BRUSSEL 1
BRUXELLES 1
4 VIII 1912 11-12
Aan Manuel de Bom
directeur de Conscience
Huis ten Heuvel
Calmpthout
(prov[incie] Antwerpen)
CALMPTHOUT
5 VIII 1912 5-6
Als gij mij nogmaals
"expéditeur" durft noemen, geef ik mijn ontslag, zulde! Ik ben "commis de 2
e classe", en zal het bewijzen als het noodig is!
[1] En
Albert is mijne vriend niet, anders niet dan mijne gebuur, en ik ben hem al gepresenteerd geweest, en ik vraag mij af of het dan nog de moeite is om mijn nieuwe jaquette aan te schieten en naar Antwerpen te komen, op 15 dezer...
[2] Of moet ik meê helpen verslagen? Een woordje, sioeplee.
[*]
Wanneer is nu dat congres? En "maken" wij daar iets van?
[3] Voór zes jaar was dat wel aardig, niettegenstaande de naweeën.
[4] Ik stel u voor, onze taak van uit een hooger standpunt te beschouwen, als koordedanser b.v., of... als
Paulonius Fredericq, die meer en meer zijn best doet om mijn boezemvijand te worden. In allen gevalle maak ik hem zwart...
[5]
Mariette en ik hopen dat Nora het kan vinden met de nieuwe meid. Wij hebben er nu eene, een goeie, maar wat-wilt-gij-meneer?: ze drinkt! En zoo heeft ieder huis zijn kruis.
Ik zou het mij niet zoo druk maken om dien dooden
Conscience, o Manuël.
[6] Als wij er te veel gerucht rond maken, gaan de Fransch-belgische schrijvers hem herlezen, en.... dat moeten wij kost wat kost vermijden. Het ware een doorslaand argument voor de bestuurlijke scheiding... Vader Hoste
[7] laat aan ieder die het zien wil een ledig apothekersfleschje zien, dat langs boven goed verzegeld is.
"Conscience's laatsten assem zit erin", zegt hij.... Zieje, ik zeg u dat maar, met het oog op uw
museum.
[8]
Waarmede wij u, nebst Nora, saluweeren.
Koirle.
P.S. Heeft
Segers de paraplu afgestaan?
[9]
Annotations
[*] 'Sioeplee' (s'il vous plaît): alstublieft.

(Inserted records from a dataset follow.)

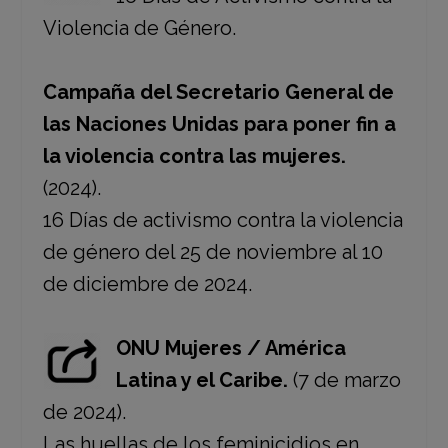
Violencia de Género.
Campaña del Secretario General de
las Naciones Unidas para poner fin a
la violencia contra las mujeres.
(2024).
16 Días de activismo contra la violencia
de género del 25 de noviembre al 10
de diciembre de 2024.
ONU Mujeres / América
Latina y el Caribe.
(7 de marzo
de 2024).
Las huellas de los feminicidios en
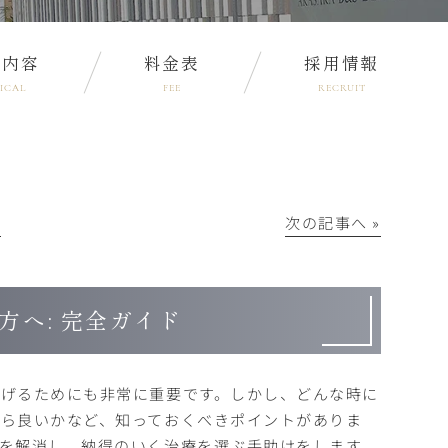
療内容
料金表
採用情報
ICAL
FEE
RECRUIT
│
次の記事へ »
へ: 完全ガイド
げるためにも非常に重要です。しかし、どんな時に
ら良いかなど、知っておくべきポイントがありま
を解消し、納得のいく治療を選ぶ手助けをします。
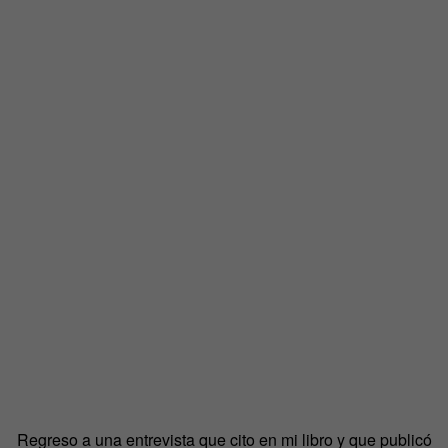
Regreso a una entrevista que cito en mi libro y que publicó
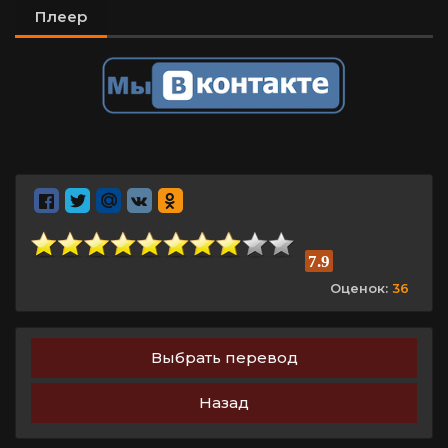
Плеер
7.9
Оценок:
36
Выбрать перевод
Назад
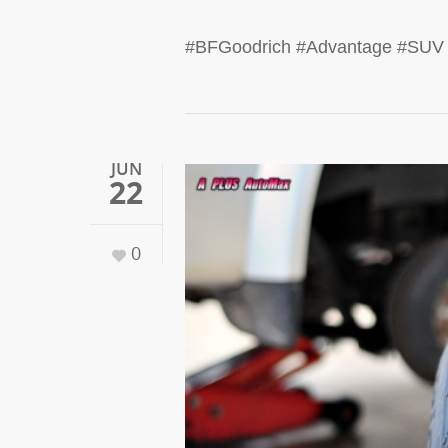
#BFGoodrich #Advantage #SUV
JUN
22
0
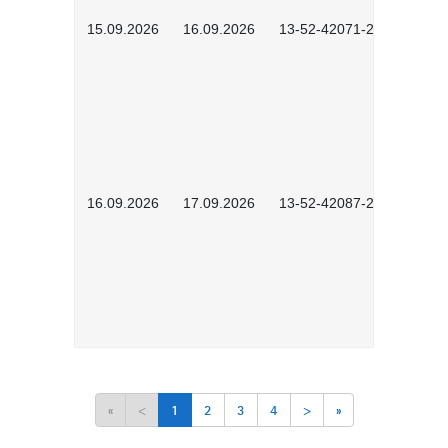
15.09.2026
16.09.2026
13-52-42071-2601
16.09.2026
17.09.2026
13-52-42087-2601
«
<
1
2
3
4
>
»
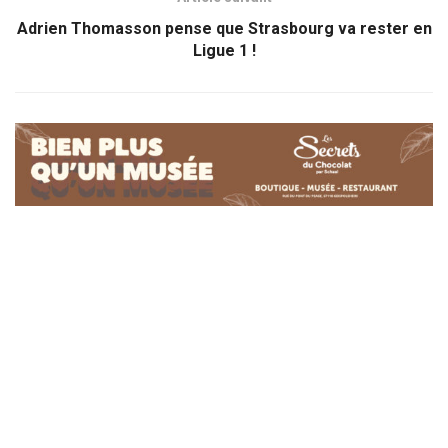
Adrien Thomasson pense que Strasbourg va rester en
Ligue 1 !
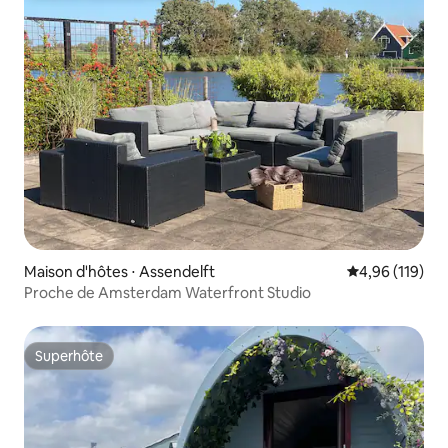
Maison d'hôtes ⋅ Assendelft
Évaluation moy
4,96 (119)
Proche de Amsterdam Waterfront Studio
Superhôte
Superhôte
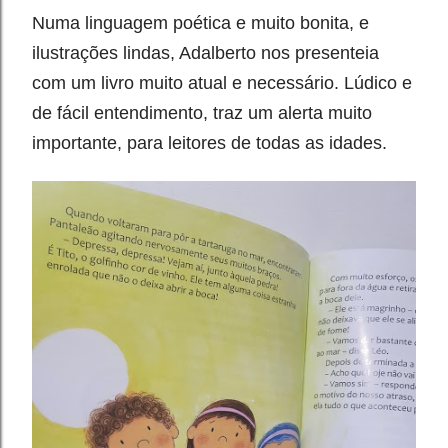
Numa linguagem poética e muito bonita, e
ilustrações lindas, Adalberto nos presenteia
com um livro muito atual e necessário. Lúdico e
de fácil entendimento, traz um alerta muito
importante, para leitores de todas as idades. ⁣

[4] Van de Woestijne bedoelt enerzijds de misnoegdheid van de
NRC in verband met de hoge onkosten van haar twee correspondenten en anderzijds de reacties van de congresleden Cool en
Schepers. Zie
brief 198 en
brief 204.
[5] Paul Fredericq werd als
Professor Paulonius opgevoerd in 'Terugkeer', een van de twee bewaarde hoofdstukken uit Van de Woestijnes niet voltooide roman
De ontgoochelde gast. Uit de beschrijving van Paulonius blijkt inderdaad weinig respect voor
Fredericq. Zie ook
brief 334, noot 7.
[6] De
Conscience-tentoonstelling van 1912 was de basis voor de collectie van het huidige Letterenhuis. De Bom was nauw betrokken bij het tot stand komen van zowel de tentoonstelling als het verzamelen van de collectie. Zie
brief 331, noot 3.
[7] Van de Woestijne bedoelt de liberale flamingant Julius Hoste senior. In 1881 had Hoste voor zijn zeer goede vriend
Hendrik Conscience een grote huldeviering op stapel gezet.
[8] Alles vanaf het woord
'museum' (dat op het huidige Letterenhuis betrekking heeft) staat in de linkermarge van de brief, omdat er onderaan geen plaats meer was.
[9] De paraplu van
Conscience is niet bewaard. Uit de correspondentie tussen De Bom en
Stijn Streuvels blijkt dat het om
Gustaaf Segers gaat. Of
Segers inderdaad de paraplu van
Conscience bezat, en hoe hij daaraan was gekomen, is onbekend.